When GTA 3 was released on PC you had to have 32 MB graphics form min settings. And no chance for 30 FPS.

PS2 had 32 MB ram TOTAL.

So if you get AMD APU   8 GB FAST RAM etc. you will pay more and you'll get less.

For Sony PS4 is like investment so they don't make much money on HW. The same (I mean literaly the same) RAM, CPU, GPU etc. has same price as far as manufactering, but no one will sell it to you without margin (plus seperate shipment and a box). Not mentioning OS (Win7 cost).

Question is:
Let's say that Battlefield 4 is on medium details setting on PS4.
What is total cost of a PC that runs BF4 on medium setting exactly the same as PS4?



Soleron said:

You will never see graphics out of a PS4 that exceed what is possible on a $1000 PC. The PS4' s advantages are: single spec to optimise for, lower total cost due to volume scaling.


It is not only software that is optimized for PS4, Xbox One

Also consoles HW is optimized for playing games in general. CPU, GPU, drivers, OS - everything.

PC is like a regular road car and PS4, Xbox One are F1 (or go karts).

Go kart with 80hp engine would be like a monster.



You will have to wait for cpu's with faster integrated gpu's to really be able to buy a pc that is comparable to a PS4/Xbox One. You will also need a extra margin with that pc when it comes to cpu speed, memory etc. since it is less optimized. However once more powerfull APU's are released for the pc it shouldn't really be very hard to make a similiar or more powerfull pc at a comparable price. For example a amd a8 cpu coupled with atleast 4gb of decent DDR3 memory would only cost about $100 and is more powerfull than a PS3. Add the rest of the parts and you get about $300. Though compared to a PS3 you could also go for a cpu and and a seperate graphics card.

Basically compared to a PS4 you would need an 8 (low power) cpu but clocked at atleast 2.5hghz-3ghz, with atleast an HD7950 gpu integrated and 12gb-16gb high speed ram (probably have to wait for DDR4 to show up).



darkknightkryta said:
Soleron said:
 

There's no magic sauce in the chip. The compute engine thing, for example, helps with scheduling multiple background GPU threads but isn't really a performance improvement.

You will never see graphics out of a PS4 that exceed what is possible on a $1000 PC. The PS4' s advantages are: single spec to optimise for, lower total cost due to volume scaling.

You do realize Sony had AMD change the APU to make the computes run graphics and physics in parallel?  There's no time sharing going on here...

What does your second post have to do with AMD releasing a PS4 APU variant?

AMD's current stuff already does graphics and physics in parallel. This just makes it more granular. And of course it's time sharing.

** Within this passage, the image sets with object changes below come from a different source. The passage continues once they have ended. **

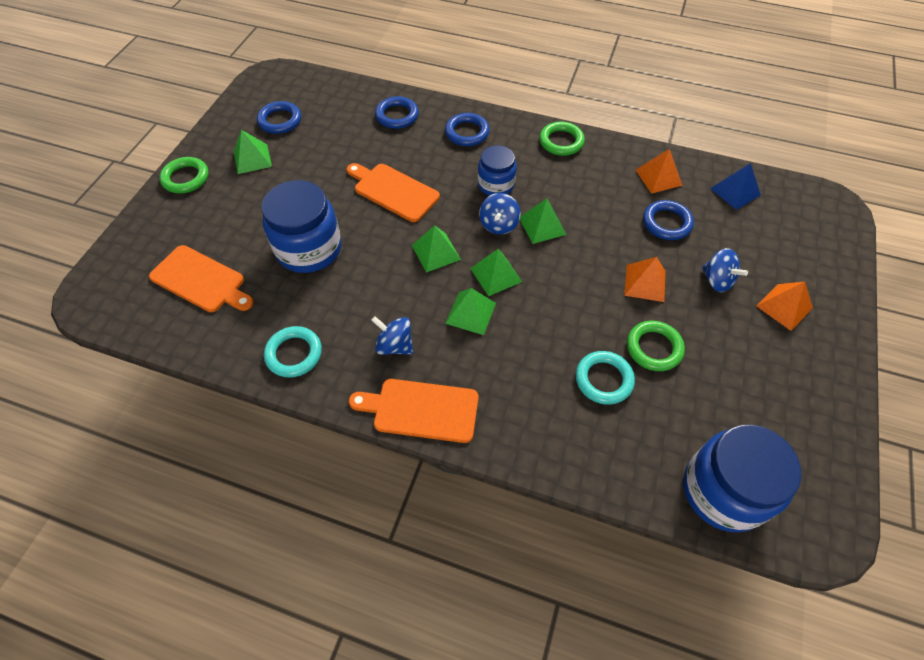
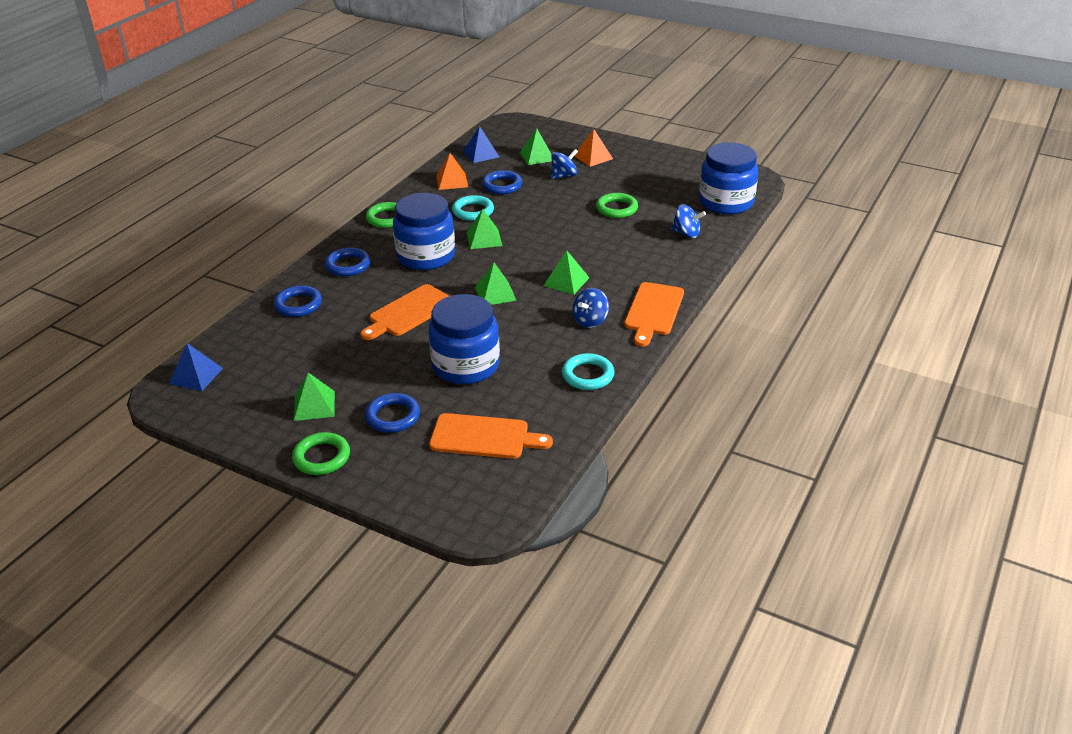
camera: 80 degrees left, 20 degrees down
orange cutting board [149,245,254,312] -> orange cutting board turned 60 degrees clockwise [429,413,553,459]
blue ring [257,101,301,134] -> blue ring moved to [365,393,420,433]
green pyramid [470,249,522,296] -> green pyramid moved to [520,129,552,165]
blue jar [478,145,517,196] -> blue jar [393,193,455,270], size x1.67
blue spinning top [479,193,521,235] -> blue spinning top moved to [671,204,706,238]
turquoise ring [576,351,635,405] -> turquoise ring moved to [452,195,494,221]
orange pyramid [624,257,666,302] -> none
none -> blue pyramid [169,343,223,391]

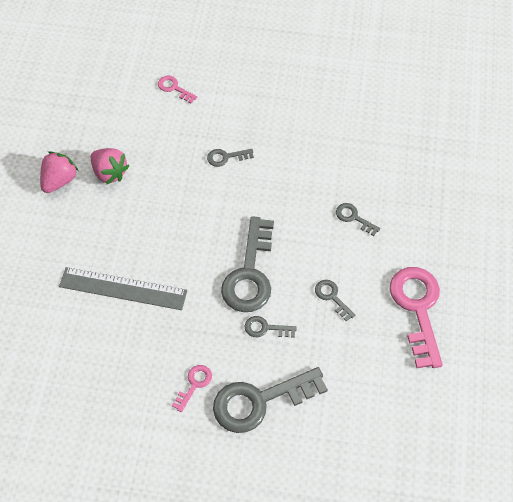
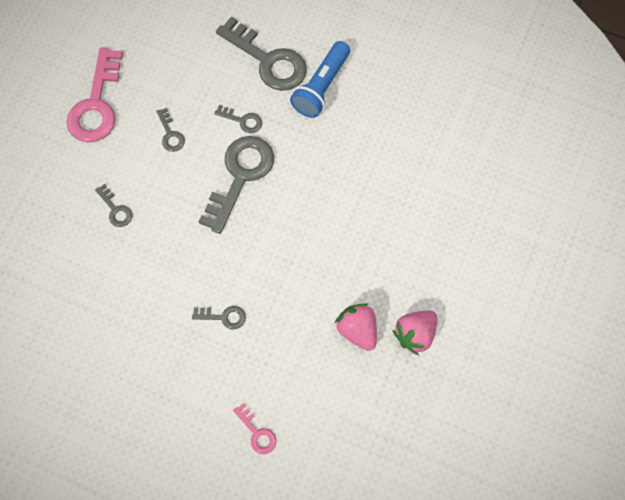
camera: 165 degrees left, 10 degrees up
grey ruler [59,267,187,310] -> none
pink key [172,365,212,412] -> blue flashlight [290,41,350,118]
grey key [213,367,328,433] -> grey key turned 45 degrees clockwise [216,16,307,91]

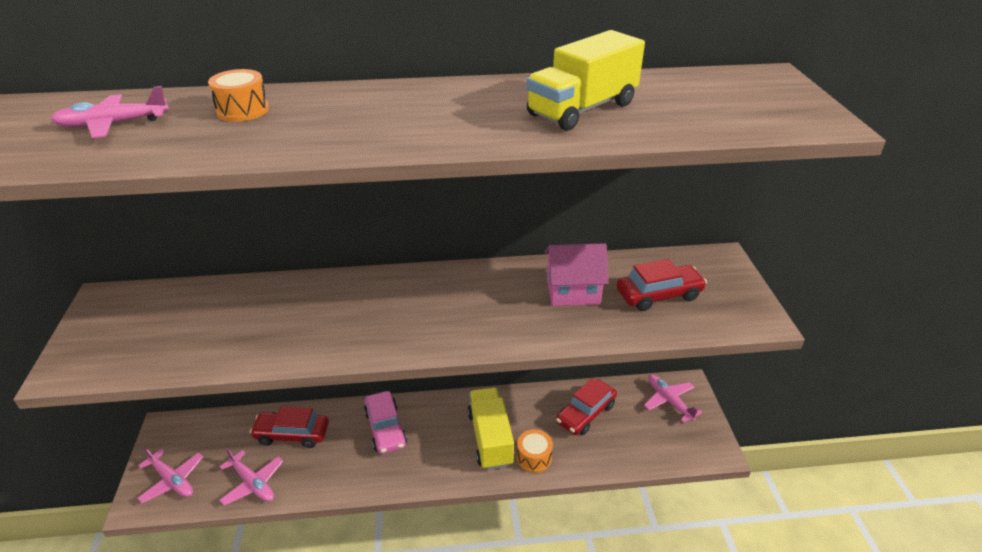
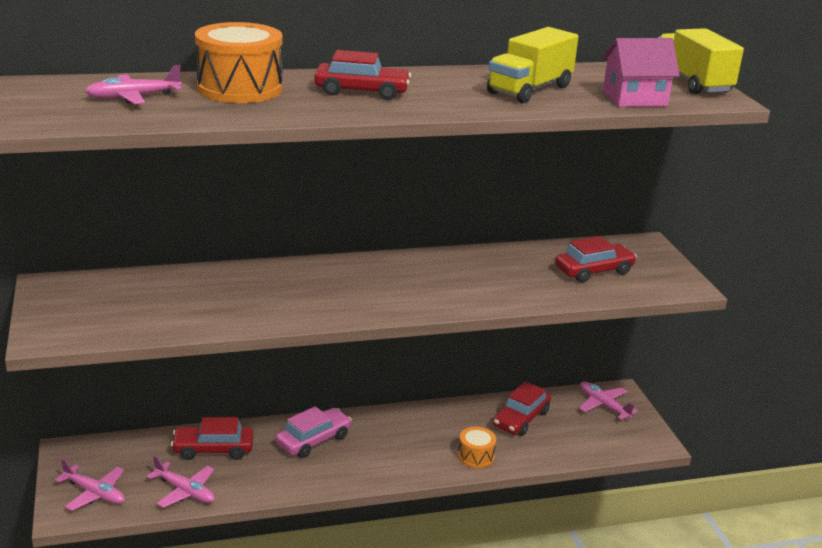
camera: 10 degrees left, 10 degrees down
orange drum [208,69,269,122] -> orange drum [195,22,283,103], size x1.92
pink car [364,391,407,454] -> pink car turned 105 degrees counterclockwise [276,407,352,458]
yellow truck [467,387,514,470] -> yellow truck moved to [658,28,744,94]
pink house [545,243,609,306] -> pink house moved to [602,38,680,107]
none -> red car [314,50,411,100]

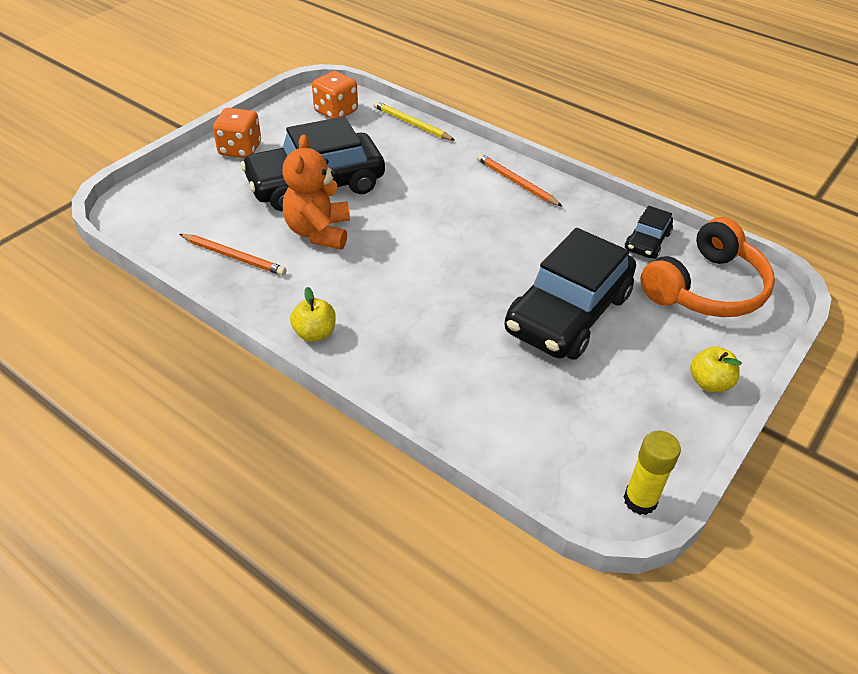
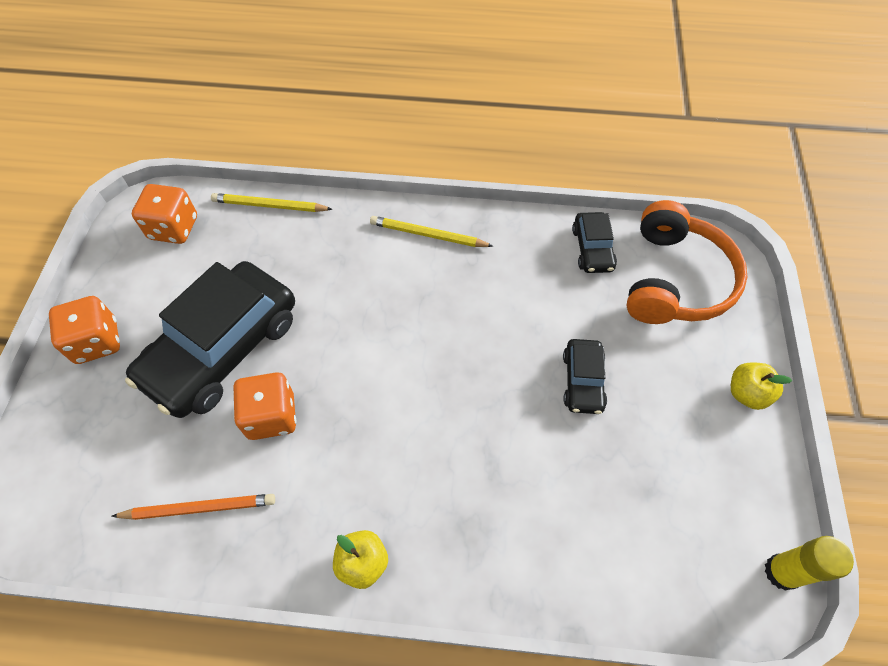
camera: 30 degrees left, 15 degrees up
orange teddy bear [283,134,350,250] -> orange dice [233,372,296,440]
orange pencil [477,153,563,207] -> yellow pencil [370,216,493,247]
black car [504,228,636,360] -> black car [563,339,607,414], size x0.46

Second point is just to back up that there's nothing special in the APU making it worth releasing.



Mr Puggsly said:
dobby985 said:

Why do you need a Blu-ray drive for a PC. It's completley irelevant for data storage.

Do you even need an optical drive, period? I cant remember the last time i used mine.

I recently used my drive to install Halo 2.

Eitherway, if we're talking about building a PC comparable to consoles I think the Bluray drive is relevant. Its the leading platform for playing physical movies.


No.  That's still DVD.

Bluray is s roughly 25% physical Marketshare.

Up to 50% on specific movies on good weeks.